Comment by ygouzerh

Comment by ygouzerh 2 days ago

2 replies

The rate of progress on multimodal agents is impressive. OpenVLA was released in June 2024 and was state of the art at that time... 8 months later, on tasks like "Pick Place Hotdog Sausage" the success rate is passing from 2/10 to 6/10

paulluuk 2 days ago

"Pick Place Hotdog Sausage" is such a bizarre name, though. Is it meant to be human readable? AI-readable? Just a label for the researchers? Same with "Put Mushroom Place Pot". As far as I can see both labels are only used in this Magma paper, nowhere else that Google can find.

  • ekidd 2 days ago

    "Pick & place" is a term for a kind of robot that can pick up scattered items from a conveyor belt and arrange them in a regular fashion.

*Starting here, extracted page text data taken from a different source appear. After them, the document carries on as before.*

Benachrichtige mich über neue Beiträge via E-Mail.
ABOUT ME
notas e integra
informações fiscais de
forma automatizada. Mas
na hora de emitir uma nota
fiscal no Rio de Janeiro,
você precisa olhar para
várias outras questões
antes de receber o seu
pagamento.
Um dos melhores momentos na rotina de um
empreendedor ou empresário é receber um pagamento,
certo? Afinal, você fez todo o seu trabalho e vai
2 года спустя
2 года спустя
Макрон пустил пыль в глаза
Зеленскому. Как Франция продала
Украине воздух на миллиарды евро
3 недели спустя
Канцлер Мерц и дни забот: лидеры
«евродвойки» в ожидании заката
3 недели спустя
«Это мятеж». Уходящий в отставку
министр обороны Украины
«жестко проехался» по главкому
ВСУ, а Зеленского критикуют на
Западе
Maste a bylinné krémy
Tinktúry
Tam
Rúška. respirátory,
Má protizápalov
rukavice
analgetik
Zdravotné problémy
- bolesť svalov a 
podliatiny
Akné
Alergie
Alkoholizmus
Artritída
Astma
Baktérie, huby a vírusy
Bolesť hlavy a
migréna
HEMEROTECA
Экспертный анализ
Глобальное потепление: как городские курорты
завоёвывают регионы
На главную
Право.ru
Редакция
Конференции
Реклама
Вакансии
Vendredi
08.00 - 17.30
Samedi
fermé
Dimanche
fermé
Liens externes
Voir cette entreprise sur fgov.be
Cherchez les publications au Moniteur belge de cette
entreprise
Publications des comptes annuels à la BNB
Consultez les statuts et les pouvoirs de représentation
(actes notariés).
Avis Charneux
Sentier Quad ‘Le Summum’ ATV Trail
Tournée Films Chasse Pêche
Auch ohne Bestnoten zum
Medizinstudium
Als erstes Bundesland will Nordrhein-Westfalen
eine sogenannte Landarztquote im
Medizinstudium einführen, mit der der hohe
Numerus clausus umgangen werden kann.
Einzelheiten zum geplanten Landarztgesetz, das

    The really fast multi-arm versions can be hypnotic to watch. You can see an example at 1:00 in this video: https://youtu.be/aPTd8XDZOEk

    The limitation of industrial pick & place robots is that they're configured for a single task, and reconfiguring them for a new product is notoriously expensive.

    Magma's "pick & place" demo is much slower and shakier than a specialized industrial robot. But Magma can apparently be adapted to a new task by providing plain English instructions.